Louis-Ferdinand Céline war Antisemit, Kollaborateur und ein paranoider Menschenfeind, der niemanden mit seinen Hasstiraden verschonte. Auch seine Leser ließ er nicht im Zweifel, dass er sie verachtete.

Louis-Ferdinand Céline war Antisemit, Kollaborateur und ein paranoider Menschenfeind, der niemanden mit seinen Hasstiraden verschonte. Auch seine Leser ließ er nicht im Zweifel, dass er sie verachtete. Sogar die Nazis, deren Rassismus er in ekstatischen Pamphleten feierte, fanden ihn unausstehlich und hielten Distanz zu ihm. Ob es eine Kopfverletzung aus dem Ersten Weltkrieg war, die ihn aus dem Gleichgewicht brachte, ist unter den Experten umstritten. Fest steht dagegen, dass dieser unsympathische Mann einen der beiden großen Romane schrieb, die Frankreich im 20. Jahrhundert hervorbrachte. (Der andere war Prousts "Suche nach der verlorenen Zeit".)

Als die "Reise ans Ende der Nacht" 1932 herauskam, war dies, wie ein Kritiker schrieb, als wäre Shakespeare in die französische Literatur eingebrochen. Nicht nur der illusionslose Pessimismus und der schwarze Humor waren neu und unerhört, sondern vor allem die kunstvolle Verwendung von Argot und Alltagssprache; sie hat eine ganze Generation von Schriftstellern beeinflusst. Dass ihm die Jury des Prix Goncourt eine heute vergessene Eintagsfliege vorzog, gehört zur Tradition dieses Preises. Bisher war nur eine maschinengeschriebene Fassung des Romans mit vielen Änderungen von der Hand des Autors bekannt. Das Auftauchen eines handschriftlichen Urtextes, der sich von der endgültigen Fassung erheblich unterscheidet, ist eine Sensation. Céline verkaufte das 876-seitige Manuskript 1943 an einen Antiquar für 10 000 Francs und einen "kleinen Renoir". Vielleicht ahnte er damals schon, dass ihm bewegte Jahre bevorstanden, in denen er keinen Ballast gebrauchen konnte: Mit der Vichy-Regierung, seiner Frau Lucette und seiner Katze Bébert floh er nach Sigmaringen und von da weiter durch brennende deutsche Städte nach Dänemark. Dort hielt er sich anderthalb Jahre lang versteckt; danach widersetzte er sich mit Erfolg der Auslieferung nach Frankreich. Erst 1951 wurde der Haftbefehl gegen ihn aufgehoben, und er kehrte in seine Heimat zurück. Unbußfertig bis zuletzt, erlebte er noch seine Erhebung zum Klassiker - die Aufnahme seiner Romane in die "Pleiade".

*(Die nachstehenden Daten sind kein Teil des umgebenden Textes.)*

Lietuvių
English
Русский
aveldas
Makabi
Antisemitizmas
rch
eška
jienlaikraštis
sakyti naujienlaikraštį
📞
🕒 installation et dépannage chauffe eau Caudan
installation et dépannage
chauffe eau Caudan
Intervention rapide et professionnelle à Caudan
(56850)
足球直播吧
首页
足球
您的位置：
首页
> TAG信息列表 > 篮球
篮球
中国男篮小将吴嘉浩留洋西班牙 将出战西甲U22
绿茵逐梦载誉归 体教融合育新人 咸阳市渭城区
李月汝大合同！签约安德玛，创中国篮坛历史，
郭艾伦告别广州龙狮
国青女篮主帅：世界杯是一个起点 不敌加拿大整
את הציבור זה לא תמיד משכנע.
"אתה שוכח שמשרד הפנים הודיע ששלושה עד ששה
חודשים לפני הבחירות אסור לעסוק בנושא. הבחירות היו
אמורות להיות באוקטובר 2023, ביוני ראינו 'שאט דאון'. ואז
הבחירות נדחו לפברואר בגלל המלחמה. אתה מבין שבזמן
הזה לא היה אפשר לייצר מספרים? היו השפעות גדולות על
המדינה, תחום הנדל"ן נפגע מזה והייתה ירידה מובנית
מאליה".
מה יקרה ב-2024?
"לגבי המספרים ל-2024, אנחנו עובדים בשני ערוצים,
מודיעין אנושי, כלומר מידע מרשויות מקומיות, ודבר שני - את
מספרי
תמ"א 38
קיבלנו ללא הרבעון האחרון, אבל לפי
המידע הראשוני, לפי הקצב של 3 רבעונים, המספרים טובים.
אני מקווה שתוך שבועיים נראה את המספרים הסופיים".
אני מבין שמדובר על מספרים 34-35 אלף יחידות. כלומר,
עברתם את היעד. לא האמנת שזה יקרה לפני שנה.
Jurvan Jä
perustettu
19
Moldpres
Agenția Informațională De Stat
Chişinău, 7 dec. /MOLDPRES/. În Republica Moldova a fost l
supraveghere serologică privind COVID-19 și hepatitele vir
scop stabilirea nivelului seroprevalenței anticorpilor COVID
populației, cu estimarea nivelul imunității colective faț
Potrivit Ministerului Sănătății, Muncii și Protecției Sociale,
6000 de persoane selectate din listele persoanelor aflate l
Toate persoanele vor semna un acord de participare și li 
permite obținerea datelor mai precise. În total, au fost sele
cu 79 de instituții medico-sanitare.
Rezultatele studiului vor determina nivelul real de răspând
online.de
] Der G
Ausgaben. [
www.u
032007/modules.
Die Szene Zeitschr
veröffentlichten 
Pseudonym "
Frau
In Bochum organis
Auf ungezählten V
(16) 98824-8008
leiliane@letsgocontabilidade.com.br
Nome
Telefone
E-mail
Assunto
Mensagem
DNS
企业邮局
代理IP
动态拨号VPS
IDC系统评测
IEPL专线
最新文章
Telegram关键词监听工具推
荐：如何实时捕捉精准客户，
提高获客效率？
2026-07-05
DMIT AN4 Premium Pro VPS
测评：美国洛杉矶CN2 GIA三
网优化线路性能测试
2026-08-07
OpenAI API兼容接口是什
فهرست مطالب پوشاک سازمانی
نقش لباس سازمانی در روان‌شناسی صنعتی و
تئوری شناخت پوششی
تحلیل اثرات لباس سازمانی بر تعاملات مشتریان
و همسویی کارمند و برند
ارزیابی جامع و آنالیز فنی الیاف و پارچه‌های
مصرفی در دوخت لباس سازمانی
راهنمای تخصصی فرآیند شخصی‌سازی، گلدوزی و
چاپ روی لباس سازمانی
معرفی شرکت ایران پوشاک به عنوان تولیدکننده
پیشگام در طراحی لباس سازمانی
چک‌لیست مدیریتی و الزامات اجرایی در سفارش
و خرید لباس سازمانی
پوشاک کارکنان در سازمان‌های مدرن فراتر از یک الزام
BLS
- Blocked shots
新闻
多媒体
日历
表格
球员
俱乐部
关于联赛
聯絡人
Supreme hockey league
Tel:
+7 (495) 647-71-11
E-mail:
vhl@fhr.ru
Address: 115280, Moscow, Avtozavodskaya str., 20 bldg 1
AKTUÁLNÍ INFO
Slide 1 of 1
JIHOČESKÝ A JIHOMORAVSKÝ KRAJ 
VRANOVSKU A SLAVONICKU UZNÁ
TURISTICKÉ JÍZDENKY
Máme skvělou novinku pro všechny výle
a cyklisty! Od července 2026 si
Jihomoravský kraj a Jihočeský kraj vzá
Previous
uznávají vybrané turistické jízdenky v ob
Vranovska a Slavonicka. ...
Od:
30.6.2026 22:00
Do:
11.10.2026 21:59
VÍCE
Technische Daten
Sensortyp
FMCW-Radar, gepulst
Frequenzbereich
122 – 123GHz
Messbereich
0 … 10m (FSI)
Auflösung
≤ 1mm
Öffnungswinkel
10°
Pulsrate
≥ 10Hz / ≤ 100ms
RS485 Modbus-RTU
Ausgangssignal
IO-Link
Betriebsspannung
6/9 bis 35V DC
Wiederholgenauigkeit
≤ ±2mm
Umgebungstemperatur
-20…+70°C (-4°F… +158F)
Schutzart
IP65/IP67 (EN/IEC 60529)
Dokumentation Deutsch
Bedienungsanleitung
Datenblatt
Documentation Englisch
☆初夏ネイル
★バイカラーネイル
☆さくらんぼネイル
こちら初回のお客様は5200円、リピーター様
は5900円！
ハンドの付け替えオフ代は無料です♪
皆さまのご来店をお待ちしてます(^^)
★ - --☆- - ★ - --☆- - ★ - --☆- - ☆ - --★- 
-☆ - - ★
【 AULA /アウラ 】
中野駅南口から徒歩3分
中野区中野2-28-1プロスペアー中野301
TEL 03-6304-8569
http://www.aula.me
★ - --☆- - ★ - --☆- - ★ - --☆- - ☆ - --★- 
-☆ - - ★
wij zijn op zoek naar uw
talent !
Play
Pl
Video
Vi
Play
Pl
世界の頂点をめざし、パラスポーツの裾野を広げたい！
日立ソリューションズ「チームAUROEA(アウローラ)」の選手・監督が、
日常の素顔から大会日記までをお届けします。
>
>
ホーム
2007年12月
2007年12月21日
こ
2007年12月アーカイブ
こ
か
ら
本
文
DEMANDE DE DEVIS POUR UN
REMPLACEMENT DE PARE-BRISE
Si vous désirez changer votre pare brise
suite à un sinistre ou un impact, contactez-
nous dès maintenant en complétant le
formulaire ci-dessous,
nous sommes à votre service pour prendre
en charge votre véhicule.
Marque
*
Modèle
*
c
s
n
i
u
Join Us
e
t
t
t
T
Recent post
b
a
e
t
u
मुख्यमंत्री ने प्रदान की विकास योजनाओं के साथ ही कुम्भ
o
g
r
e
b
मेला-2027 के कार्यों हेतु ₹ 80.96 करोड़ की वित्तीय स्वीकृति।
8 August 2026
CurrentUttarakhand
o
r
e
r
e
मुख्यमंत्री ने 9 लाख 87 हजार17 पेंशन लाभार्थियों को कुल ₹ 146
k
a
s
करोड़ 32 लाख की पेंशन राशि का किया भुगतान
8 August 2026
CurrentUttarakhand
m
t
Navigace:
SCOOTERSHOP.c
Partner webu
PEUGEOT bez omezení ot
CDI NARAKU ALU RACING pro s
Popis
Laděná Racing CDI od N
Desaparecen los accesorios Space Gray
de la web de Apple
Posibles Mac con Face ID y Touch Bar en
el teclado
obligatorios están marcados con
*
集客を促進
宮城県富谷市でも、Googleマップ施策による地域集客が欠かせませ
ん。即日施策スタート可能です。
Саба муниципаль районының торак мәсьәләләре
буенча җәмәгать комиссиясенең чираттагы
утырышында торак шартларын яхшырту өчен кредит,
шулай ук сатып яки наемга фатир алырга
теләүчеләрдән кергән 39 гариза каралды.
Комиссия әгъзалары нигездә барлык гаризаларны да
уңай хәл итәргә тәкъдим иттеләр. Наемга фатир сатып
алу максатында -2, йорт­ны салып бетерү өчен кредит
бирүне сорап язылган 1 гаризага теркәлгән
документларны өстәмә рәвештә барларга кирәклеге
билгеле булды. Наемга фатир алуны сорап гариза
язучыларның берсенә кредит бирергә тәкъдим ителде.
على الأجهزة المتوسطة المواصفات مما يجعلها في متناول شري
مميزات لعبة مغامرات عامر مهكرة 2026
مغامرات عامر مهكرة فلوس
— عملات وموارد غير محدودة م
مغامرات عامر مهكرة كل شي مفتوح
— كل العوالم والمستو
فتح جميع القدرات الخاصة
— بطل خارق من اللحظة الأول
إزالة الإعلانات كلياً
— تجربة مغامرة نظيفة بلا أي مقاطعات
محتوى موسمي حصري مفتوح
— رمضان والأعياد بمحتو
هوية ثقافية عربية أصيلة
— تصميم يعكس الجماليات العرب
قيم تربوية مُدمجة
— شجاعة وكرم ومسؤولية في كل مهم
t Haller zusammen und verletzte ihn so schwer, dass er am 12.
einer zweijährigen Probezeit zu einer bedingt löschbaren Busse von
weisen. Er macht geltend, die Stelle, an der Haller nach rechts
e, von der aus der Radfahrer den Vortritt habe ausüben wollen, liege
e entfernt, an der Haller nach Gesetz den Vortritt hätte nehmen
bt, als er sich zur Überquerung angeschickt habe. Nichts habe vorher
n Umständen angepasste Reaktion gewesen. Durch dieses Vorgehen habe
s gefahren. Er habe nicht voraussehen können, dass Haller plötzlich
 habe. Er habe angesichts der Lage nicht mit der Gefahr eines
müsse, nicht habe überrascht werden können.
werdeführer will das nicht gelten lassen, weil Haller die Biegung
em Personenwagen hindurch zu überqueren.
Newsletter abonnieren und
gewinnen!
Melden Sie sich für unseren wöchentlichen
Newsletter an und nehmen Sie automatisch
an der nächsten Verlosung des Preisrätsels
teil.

Das Manuskript der "Reise ans Ende der Nacht" tauchte erst im vergangenen Jahr wieder auf: Ein englischer Sammler bot es einem Pariser Händler an. Am heutigen Donnerstag wird es vom Auktionshaus Piasa bei Drouot versteigert. Schätzpreis: vier bis fünf Millionen Francs (1,2 bis 1,5 Millionen Mark). Da die Nationalbibliothek nur ein einziges Céline-Manuskript besitzt, ausgerechnet eines seiner antisemitischen Pamphlete, wäre es nicht überraschend, wenn der französische Staat bei dieser Gelegenheit sein Vorkaufsrecht wahrnimmt.